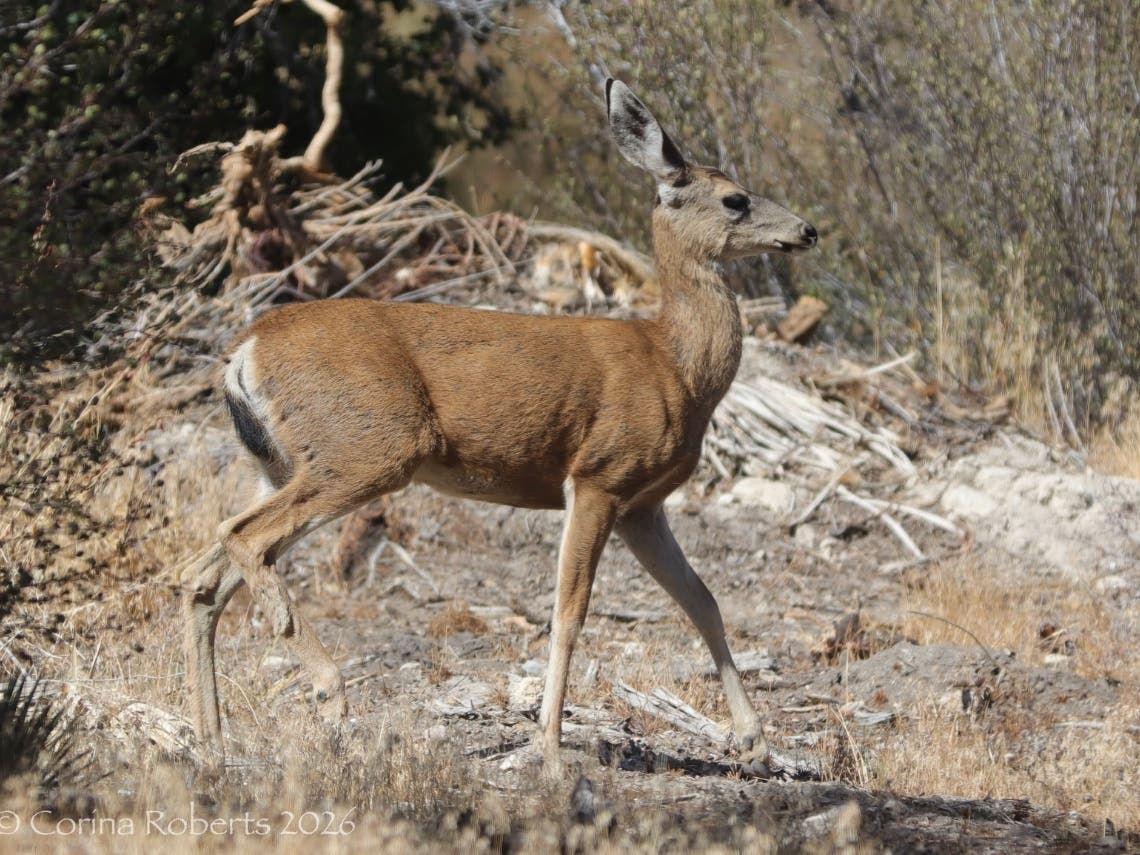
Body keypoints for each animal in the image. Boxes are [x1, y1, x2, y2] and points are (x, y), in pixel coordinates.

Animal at [181, 78, 817, 773]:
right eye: (735, 199)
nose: (807, 230)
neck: (674, 365)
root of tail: (244, 352)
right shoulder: (599, 475)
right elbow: (570, 612)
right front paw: (551, 751)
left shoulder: (643, 506)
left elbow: (702, 600)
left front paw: (756, 743)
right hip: (367, 448)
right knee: (242, 539)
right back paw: (328, 691)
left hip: (280, 464)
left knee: (204, 576)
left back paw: (212, 744)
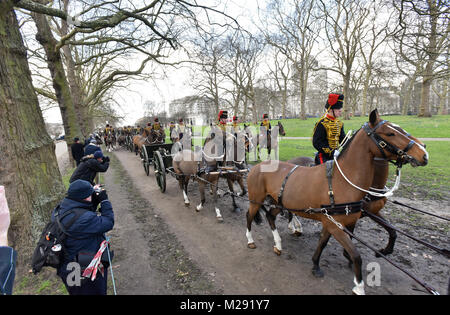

== == ==

Assigned task >>
Give back exactly the lines from the line with "right front paw: (551, 751)" through the end of the records, both included; keep all pictures out.

Response area >>
right front paw: (551, 751)
left shoulder: (643, 506)
left elbow: (702, 600)
left front paw: (756, 743)
right hip: (367, 448)
right knee: (242, 539)
right back paw: (328, 691)
left hip: (280, 464)
left knee: (204, 576)
left back paw: (212, 744)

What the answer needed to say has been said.